Patterned glass ceramic design for high-brightness high-color-quality laser-driven lightings

Abstract

Up-to-date laser-driven lightings confront a challenge of simultaneously achieving good photometric and chromatic performances. Herein, the coupling of “patterned package design” and “phosphor wheel” was proposed and demonstrated effectively to deal with this tough issue, based on a new architecture of CaAlSiN3:Eu2+ (CASN:Eu) glass ceramic film (GCF) on Y3Al5O12:Ce3+ (YAG:Ce) GC plate. The fabricated composite has no interface between the two functional layers and retains the admirable luminescent features from CASN:Eu and YAG:Ce for the microstructural integrity during co-sintering.
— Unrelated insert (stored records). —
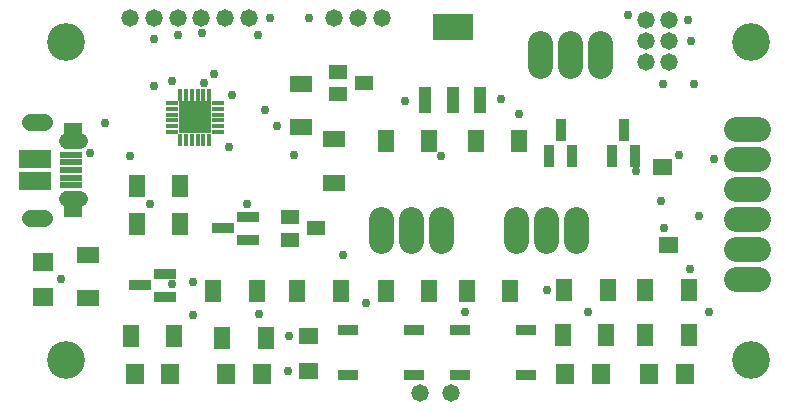
<source format=gbr>
G04 EAGLE Gerber RS-274X export*
G75*
%MOMM*%
%FSLAX34Y34*%
%LPD*%
%INSoldermask Top*%
%IPPOS*%
%AMOC8*
5,1,8,0,0,1.08239X$1,22.5*%
G01*
%ADD10C,3.203200*%
%ADD11R,1.400000X1.900000*%
%ADD12R,1.700000X1.500000*%
%ADD13R,1.900000X1.400000*%
%ADD14R,1.727200X0.965200*%
%ADD15C,1.473200*%
%ADD16R,0.457200X1.117600*%
%ADD17R,1.117600X0.457200*%
%ADD18R,2.743200X2.743200*%
%ADD19R,1.603200X1.203200*%
%ADD20R,1.104800X2.269200*%
%ADD21R,3.404800X2.269200*%
%ADD22R,1.646941X2.205431*%
%ADD23R,1.646731X2.197381*%
%ADD24R,1.953200X0.603200*%
%ADD25R,2.703200X1.578200*%
%ADD26C,1.361200*%
%ADD27C,1.411200*%
%ADD28C,2.082800*%
%ADD29R,0.838200X1.473200*%
%ADD30R,1.828800X0.812800*%
%ADD31R,1.500000X1.700000*%
%ADD32R,0.812800X1.828800*%
%ADD33C,0.762000*%


D10*
X621030Y309880D03*
X621030Y40640D03*
X40640Y309880D03*
X40640Y40640D03*
D11*
X311700Y99060D03*
X348700Y99060D03*
D12*
X21590Y124220D03*
X21590Y94220D03*
D13*
X59690Y130260D03*
X59690Y93260D03*
D11*
X417280Y99060D03*
X380280Y99060D03*
D14*
X430530Y27940D03*
X374650Y27940D03*
X430530Y66040D03*
X374650Y66040D03*
X335280Y27940D03*
X279400Y27940D03*
X335280Y66040D03*
X279400Y66040D03*
D15*
X367030Y12700D03*
X340360Y12700D03*
X532130Y311150D03*
X532130Y328930D03*
X551180Y328930D03*
D13*
X267970Y191050D03*
X267970Y228050D03*
X240030Y275040D03*
X240030Y238040D03*
D16*
X162363Y265811D03*
X157362Y265811D03*
X152361Y265811D03*
X147359Y265811D03*
X142358Y265811D03*
X137357Y265811D03*
D17*
X130429Y258883D03*
X130429Y253882D03*
X130429Y248881D03*
X130429Y243879D03*
X130429Y238878D03*
X130429Y233877D03*
D16*
X137357Y226949D03*
X142358Y226949D03*
X147359Y226949D03*
X152361Y226949D03*
X157362Y226949D03*
X162363Y226949D03*
D17*
X169291Y233877D03*
X169291Y238878D03*
X169291Y243879D03*
X169291Y248881D03*
X169291Y253882D03*
X169291Y258883D03*
D18*
X149860Y246380D03*
D11*
X137880Y156210D03*
X100880Y156210D03*
X137880Y187960D03*
X100880Y187960D03*
D19*
X252300Y152400D03*
X230300Y142900D03*
X230300Y161900D03*
X292940Y275590D03*
X270940Y266090D03*
X270940Y285090D03*
D15*
X115570Y330200D03*
X95250Y330200D03*
X175260Y330200D03*
X195580Y330200D03*
X135890Y330200D03*
X154940Y330200D03*
D20*
X345300Y261342D03*
X368300Y261342D03*
X391300Y261342D03*
D21*
X368300Y322858D03*
D11*
X348700Y226060D03*
X311700Y226060D03*
X387900Y226060D03*
X424900Y226060D03*
D15*
X308610Y330200D03*
X288290Y330200D03*
X267970Y330200D03*
D22*
X47275Y230957D03*
D23*
X47276Y172917D03*
D24*
X45260Y214930D03*
X45260Y208430D03*
X45260Y201930D03*
X45260Y195430D03*
X45260Y188930D03*
D25*
X14510Y211305D03*
X14510Y192555D03*
D26*
X41520Y226180D02*
X53100Y226180D01*
X53100Y177680D02*
X41520Y177680D01*
D27*
X22550Y160930D02*
X10470Y160930D01*
X10470Y242930D02*
X22550Y242930D01*
D28*
X307340Y160528D02*
X307340Y141732D01*
X332740Y141732D02*
X332740Y160528D01*
X358140Y160528D02*
X358140Y141732D01*
X421640Y141732D02*
X421640Y160528D01*
X447040Y160528D02*
X447040Y141732D01*
X472440Y141732D02*
X472440Y160528D01*
X492760Y290322D02*
X492760Y309118D01*
X467360Y309118D02*
X467360Y290322D01*
X441960Y290322D02*
X441960Y309118D01*
X607822Y236220D02*
X626618Y236220D01*
X626618Y210820D02*
X607822Y210820D01*
X607822Y185420D02*
X626618Y185420D01*
X626618Y160020D02*
X607822Y160020D01*
X607822Y134620D02*
X626618Y134620D01*
X626618Y109220D02*
X607822Y109220D01*
D29*
X242316Y31750D03*
X250444Y31750D03*
D30*
X194818Y142875D03*
X194818Y161925D03*
X173482Y152400D03*
D11*
X236770Y99060D03*
X273770Y99060D03*
D31*
X176770Y29210D03*
X206770Y29210D03*
D11*
X173270Y59690D03*
X210270Y59690D03*
D29*
X547116Y138430D03*
X555244Y138430D03*
D32*
X450215Y214122D03*
X469265Y214122D03*
X459740Y235458D03*
D11*
X499830Y100330D03*
X462830Y100330D03*
D31*
X463790Y29210D03*
X493790Y29210D03*
D11*
X461560Y62230D03*
X498560Y62230D03*
D29*
X542036Y204470D03*
X550164Y204470D03*
D32*
X503555Y214122D03*
X522605Y214122D03*
X513080Y235458D03*
D11*
X531410Y100330D03*
X568410Y100330D03*
D31*
X534910Y29210D03*
X564910Y29210D03*
D11*
X531410Y62230D03*
X568410Y62230D03*
D29*
X242316Y60960D03*
X250444Y60960D03*
D30*
X124968Y94615D03*
X124968Y113665D03*
X103632Y104140D03*
D11*
X165650Y99060D03*
X202650Y99060D03*
D31*
X99300Y29210D03*
X129300Y29210D03*
D11*
X95800Y60960D03*
X132800Y60960D03*
D15*
X532130Y293370D03*
X551180Y293370D03*
X551180Y311150D03*
D33*
X570230Y311150D03*
X60960Y215900D03*
X36830Y109220D03*
X130810Y105410D03*
X523240Y200660D03*
X194310Y172720D03*
X157949Y275590D03*
X424180Y248920D03*
X327660Y260350D03*
X246380Y330200D03*
X408940Y261620D03*
X233680Y214630D03*
X130810Y276860D03*
X294640Y88900D03*
X378460Y81280D03*
X166370Y283210D03*
X482600Y81280D03*
X585470Y81280D03*
X148590Y78740D03*
X204470Y80010D03*
X148590Y106680D03*
X111760Y172720D03*
X135890Y316230D03*
X181610Y265430D03*
X156210Y317500D03*
X179070Y220980D03*
X229870Y60960D03*
X95250Y213360D03*
X115570Y312420D03*
X115570Y273050D03*
X73660Y241300D03*
X228600Y31750D03*
X209550Y252730D03*
X547370Y152400D03*
X203200Y316230D03*
X516890Y332740D03*
X546100Y274320D03*
X576580Y162560D03*
X219710Y238760D03*
X544830Y175260D03*
X213360Y330200D03*
X567690Y328930D03*
X572770Y274320D03*
X589280Y210820D03*
X358140Y213360D03*
X560070Y214630D03*
X275160Y129540D03*
X568960Y118110D03*
X448310Y100330D03*
M02*

</source>
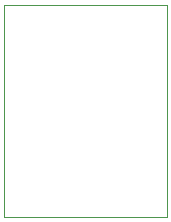
<source format=gko>
%FSLAX46Y46*%
G04 Gerber Fmt 4.6, Leading zero omitted, Abs format (unit mm)*
G04 Created by KiCad (PCBNEW (2014-08-05 BZR 5054)-product) date Sun 07 Dec 2014 10:25:36 PM PST*
%MOMM*%
G01*
G04 APERTURE LIST*
%ADD10C,0.100000*%
%ADD11C,0.020000*%
G04 APERTURE END LIST*
D10*
D11*
X0Y-17900000D02*
X0Y0D01*
X13800000Y0D02*
X0Y0D01*
X13800000Y-17900000D02*
X13800000Y0D01*
X0Y-17900000D02*
X13800000Y-17900000D01*
M02*

</source>
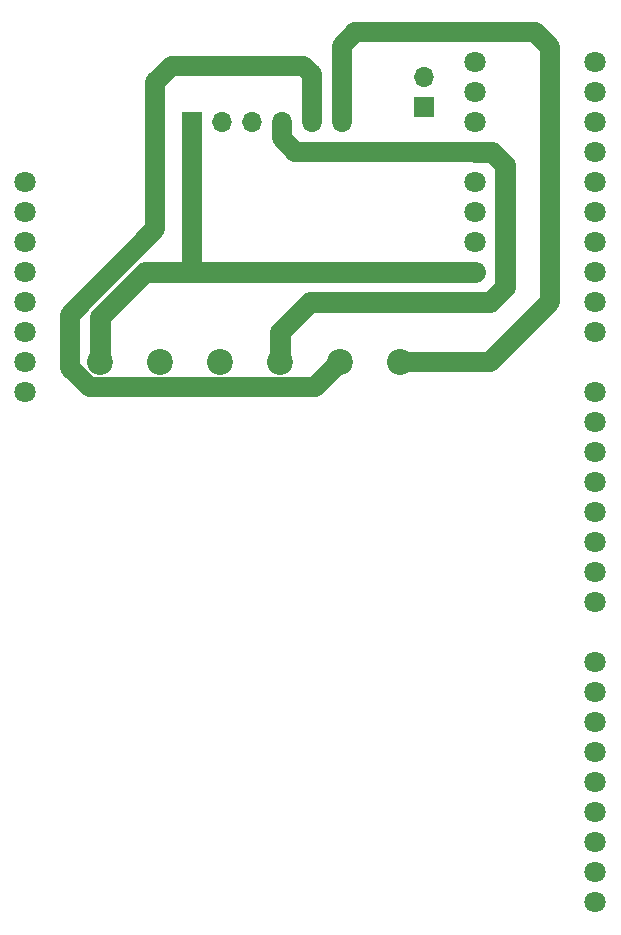
<source format=gbr>
%TF.GenerationSoftware,KiCad,Pcbnew,(6.0.4)*%
%TF.CreationDate,2022-07-05T11:48:25-05:00*%
%TF.ProjectId,nRF52_DK_programmer_shield_v002,6e524635-325f-4444-9b5f-70726f677261,rev?*%
%TF.SameCoordinates,Original*%
%TF.FileFunction,Copper,L2,Bot*%
%TF.FilePolarity,Positive*%
%FSLAX46Y46*%
G04 Gerber Fmt 4.6, Leading zero omitted, Abs format (unit mm)*
G04 Created by KiCad (PCBNEW (6.0.4)) date 2022-07-05 11:48:25*
%MOMM*%
%LPD*%
G01*
G04 APERTURE LIST*
%TA.AperFunction,ComponentPad*%
%ADD10R,1.700000X1.700000*%
%TD*%
%TA.AperFunction,ComponentPad*%
%ADD11O,1.700000X1.700000*%
%TD*%
%TA.AperFunction,ComponentPad*%
%ADD12C,1.800000*%
%TD*%
%TA.AperFunction,ComponentPad*%
%ADD13C,2.200000*%
%TD*%
%TA.AperFunction,Conductor*%
%ADD14C,1.700000*%
%TD*%
%TA.AperFunction,Conductor*%
%ADD15C,1.800000*%
%TD*%
G04 APERTURE END LIST*
D10*
%TO.P,J1,1,Pin_1*%
%TO.N,VCC*%
X155356600Y-56340000D03*
D11*
%TO.P,J1,2,Pin_2*%
%TO.N,Net-(U1-Pad14)*%
X155356600Y-53800000D03*
%TD*%
D12*
%TO.P,U1,1,NC*%
%TO.N,unconnected-(U1-Pad1)*%
X121600000Y-80490000D03*
%TO.P,U1,2,GND*%
%TO.N,GND*%
X121600000Y-77950000D03*
%TO.P,U1,3,GND*%
X121600000Y-75410000D03*
%TO.P,U1,4,5V*%
%TO.N,unconnected-(U1-Pad4)*%
X121600000Y-72870000D03*
%TO.P,U1,5,VCC*%
%TO.N,unconnected-(U1-Pad5)*%
X121600000Y-70330000D03*
%TO.P,U1,6,RESET*%
%TO.N,unconnected-(U1-Pad6)*%
X121600000Y-67790000D03*
%TO.P,U1,7,VCC*%
%TO.N,unconnected-(U1-Pad7)*%
X121600000Y-65250000D03*
%TO.P,U1,8,VDD*%
%TO.N,unconnected-(U1-Pad8)*%
X121600000Y-62710000D03*
%TO.P,U1,9,GND_DETECT*%
%TO.N,GND*%
X159700000Y-70330000D03*
%TO.P,U1,10,RESET*%
%TO.N,unconnected-(U1-Pad10)*%
X159700000Y-67790000D03*
%TO.P,U1,11,SWO*%
%TO.N,unconnected-(U1-Pad11)*%
X159700000Y-65250000D03*
%TO.P,U1,12,SWDCLK*%
%TO.N,SWDCLK*%
X159700000Y-62710000D03*
%TO.P,U1,13,SWDIO*%
%TO.N,SWDIO*%
X159700000Y-60170000D03*
%TO.P,U1,14,VTG*%
%TO.N,Net-(U1-Pad14)*%
X159700000Y-57630000D03*
%TO.P,U1,15,VDD*%
X159700000Y-55090000D03*
%TO.P,U1,16,VDD_nRF*%
%TO.N,unconnected-(U1-Pad16)*%
X159700000Y-52550000D03*
%TO.P,U1,17*%
%TO.N,N/C*%
X169860000Y-123670000D03*
%TO.P,U1,18*%
X169860000Y-121130000D03*
%TO.P,U1,19*%
X169860000Y-118590000D03*
%TO.P,U1,20*%
X169860000Y-116050000D03*
%TO.P,U1,21,TXO_((P06)*%
%TO.N,TXO*%
X169860000Y-113510000D03*
%TO.P,U1,22*%
%TO.N,N/C*%
X169860000Y-110970000D03*
%TO.P,U1,23,RXI_(P08)*%
%TO.N,RXI*%
X169860000Y-108430000D03*
%TO.P,U1,24*%
%TO.N,N/C*%
X169860000Y-105890000D03*
%TO.P,U1,25*%
X169860000Y-103350000D03*
%TO.P,U1,26*%
X169860000Y-98270000D03*
%TO.P,U1,27*%
X169860000Y-95730000D03*
%TO.P,U1,28*%
X169860000Y-93190000D03*
%TO.P,U1,29*%
X169860000Y-90650000D03*
%TO.P,U1,30*%
X169860000Y-88110000D03*
%TO.P,U1,31*%
X169860000Y-85570000D03*
%TO.P,U1,32*%
X169860000Y-83030000D03*
%TO.P,U1,33*%
X169860000Y-80490000D03*
%TO.P,U1,34*%
X169860000Y-75410000D03*
%TO.P,U1,35*%
X169860000Y-72870000D03*
%TO.P,U1,36*%
X169860000Y-70330000D03*
%TO.P,U1,37*%
X169860000Y-67790000D03*
%TO.P,U1,38*%
X169860000Y-65250000D03*
%TO.P,U1,39*%
X169860000Y-62710000D03*
%TO.P,U1,40*%
X169860000Y-60170000D03*
%TO.P,U1,41*%
X169860000Y-57630000D03*
%TO.P,U1,42*%
X169860000Y-55090000D03*
%TO.P,U1,43*%
X169860000Y-52550000D03*
%TD*%
D10*
%TO.P,U3,1,GND*%
%TO.N,GND*%
X135671600Y-57605000D03*
D11*
%TO.P,U3,2,VCC*%
%TO.N,VCC*%
X138211600Y-57605000D03*
%TO.P,U3,3,SWCLK*%
%TO.N,SWDCLK*%
X140751600Y-57605000D03*
%TO.P,U3,4,SWDIO*%
%TO.N,SWDIO*%
X143291600Y-57605000D03*
%TO.P,U3,5,TXO*%
%TO.N,TXO*%
X145831600Y-57605000D03*
%TO.P,U3,6,RXI*%
%TO.N,RXI*%
X148371600Y-57605000D03*
%TD*%
D13*
%TO.P,U2,1,GND*%
%TO.N,GND*%
X127950000Y-77950000D03*
%TO.P,U2,2,VCC*%
%TO.N,VCC*%
X133030000Y-77950000D03*
%TO.P,U2,3,SWCLK*%
%TO.N,SWDCLK*%
X138110000Y-77950000D03*
%TO.P,U2,4,SWDIO*%
%TO.N,SWDIO*%
X143190000Y-77950000D03*
%TO.P,U2,5,TXO*%
%TO.N,TXO*%
X148270000Y-77950000D03*
%TO.P,U2,6,RXI*%
%TO.N,RXI*%
X153350000Y-77950000D03*
%TD*%
D14*
%TO.N,GND*%
X135671600Y-57605000D02*
X135671600Y-70253800D01*
X135671600Y-70253800D02*
X135595400Y-70330000D01*
D15*
X135595400Y-70330000D02*
X131760000Y-70330000D01*
X127950000Y-74140000D02*
X127950000Y-77950000D01*
X131760000Y-70330000D02*
X127950000Y-74140000D01*
X159700000Y-70330000D02*
X135595400Y-70330000D01*
%TO.N,SWDIO*%
X161113869Y-60170000D02*
X159700000Y-60170000D01*
X162240000Y-71600000D02*
X162240000Y-61296131D01*
D14*
X143291600Y-59001600D02*
X144460000Y-60170000D01*
D15*
X162240000Y-61296131D02*
X161113869Y-60170000D01*
X160970000Y-72870000D02*
X162240000Y-71600000D01*
X143190000Y-77950000D02*
X143190000Y-75410000D01*
X143190000Y-75410000D02*
X145730000Y-72870000D01*
D14*
X144460000Y-60170000D02*
X159700000Y-60170000D01*
X143291600Y-57605000D02*
X143291600Y-59001600D01*
D15*
X145730000Y-72870000D02*
X160970000Y-72870000D01*
D14*
%TO.N,TXO*%
X146120489Y-80099511D02*
X148270000Y-77950000D01*
X125410000Y-73922962D02*
X125410000Y-78449869D01*
X132610020Y-54239980D02*
X132610020Y-66722942D01*
X145134170Y-52860289D02*
X133989711Y-52860289D01*
X145831600Y-57605000D02*
X145831600Y-53557719D01*
X132610020Y-66722942D02*
X125410000Y-73922962D01*
X145831600Y-53557719D02*
X145134170Y-52860289D01*
X125410000Y-78449869D02*
X127059642Y-80099511D01*
X133989711Y-52860289D02*
X132610020Y-54239980D01*
X127059642Y-80099511D02*
X146120489Y-80099511D01*
%TO.N,RXI*%
X164780000Y-50010000D02*
X166050000Y-51280000D01*
X160970000Y-77950000D02*
X153350000Y-77950000D01*
X166050000Y-51280000D02*
X166050000Y-72870000D01*
X148371600Y-57605000D02*
X148371600Y-51178400D01*
X166050000Y-72870000D02*
X160970000Y-77950000D01*
X148371600Y-51178400D02*
X149540000Y-50010000D01*
X149540000Y-50010000D02*
X164780000Y-50010000D01*
%TD*%
M02*

</source>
The studies on laser-microcrystalline interactions reveal that the luminescence saturation is almost determined by thermal quenching for YAG:Ce, but is ascribed to thermal/intensity quenching which are equally crucial for CASN:Eu. Benefiting from the elaborate architecture design, good color chromaticity tunability was obtained, and severe photon reabsorption was reduced. Moreover, accompanied with the rotation induced increase of thermal convection to air and pulse-like excitation, the constructed lighting engine under blue laser driven shows bright white light with luminous flux (LF) higher than 1000 lm, adjustable chromaticity from cool to warm, and improved color rendering index (CRI) approaching to 70.